The Brewers Association reports there were 2,483 craft breweries in the nation as of June 2013, up from 2,347 in 2012 and 1,970 in 2011. Growth of the craft brewing industry in 2013 was 18 percent by volume and 20 percent by dollars compared with growth in 2012 of 15 percent by volume and 17 percent by dollars.

Colorado has issued licenses to 232 brewing establishments. That number, too, is rising.

Carol and Tim Cochran are working to open Horse & Dragon Brewery in Fort Collins this spring. Of the 49 people who applied for the position of head brewer, just four were women, said Carol Cochran. Ultimately, the Cochrans selected one of them: Linsey Cornish.

The statistics suggest why female brewers are almost a curiosity, but Carol Cochran wishes it weren’t so.

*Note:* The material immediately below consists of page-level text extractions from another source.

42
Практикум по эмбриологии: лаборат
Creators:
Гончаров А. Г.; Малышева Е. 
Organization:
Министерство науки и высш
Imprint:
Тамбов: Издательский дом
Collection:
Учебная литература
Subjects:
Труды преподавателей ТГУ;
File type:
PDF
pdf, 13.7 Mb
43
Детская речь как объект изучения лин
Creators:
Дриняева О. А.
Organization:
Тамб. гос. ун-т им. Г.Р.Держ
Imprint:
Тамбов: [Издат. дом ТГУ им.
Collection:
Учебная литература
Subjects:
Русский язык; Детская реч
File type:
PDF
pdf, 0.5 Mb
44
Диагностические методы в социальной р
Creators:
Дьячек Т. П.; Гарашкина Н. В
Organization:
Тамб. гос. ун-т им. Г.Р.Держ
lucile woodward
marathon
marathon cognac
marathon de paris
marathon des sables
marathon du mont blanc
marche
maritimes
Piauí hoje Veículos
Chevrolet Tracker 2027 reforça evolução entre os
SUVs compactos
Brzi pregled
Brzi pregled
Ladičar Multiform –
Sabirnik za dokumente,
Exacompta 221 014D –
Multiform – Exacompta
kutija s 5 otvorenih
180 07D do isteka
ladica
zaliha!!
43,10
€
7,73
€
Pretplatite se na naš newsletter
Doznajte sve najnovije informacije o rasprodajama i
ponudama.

“Although I understand the interest in female brewers,” she said in an e-mail. “I think it’s a shame if Linsey becomes known in the brewing world because she’s female. Tim and I both feel very strongly that she should be known in the brewing world as a great brewer, regardless of her XX/XY status. We hired her because of her brewing prowess, not her sex.”

Women are not only making waves in the craft beer industry as brewers, but also in support industries. Twila Henley is founder of Grouse Malting & Roasting Co. in Wellington, a start-up company that creates gluten-free craft malts for breweries and home brewers. She is an alumna of Colorado State University’s food science and food safety graduate program and second-place winner of the University of Northern Colorado’s 2013 Monfort College of Business Entrepreneurial Challenge.

Craft-beer connoisseur groups specifically for women are popping up across the nation. These women-only tasting clubs often provide beer education, special tours, guest speakers and tasting demonstrations for those looking to increase their knowledge of the industry. Some of the groups in Colorado include the Beer Bettys, tied to The Mayor of Old Town brewpub in Fort Collins; Ales4Females, associated with Left Hand Brewing in Longmont; and the Can Can Girls, linked to Oskar Blues in Longmont.

Most prominent, however, is the Pink Boots Society. Founded in 2008 by Portland, Ore., craft brewer Teri Fahrendorf, Pink Boots is a national networking and promotional organization for women working in the industry.

As the craft beer industry grows, New Belgium’s Salazar encourages women who are interested to look for a chance to break into the business.

“Because we’re the minority, there’s opportunity,” she said. “In an industry that is saturated with men, the diversity is welcome. I would encourage women not to think about what they can’t do, but instead take every opportunity they can.”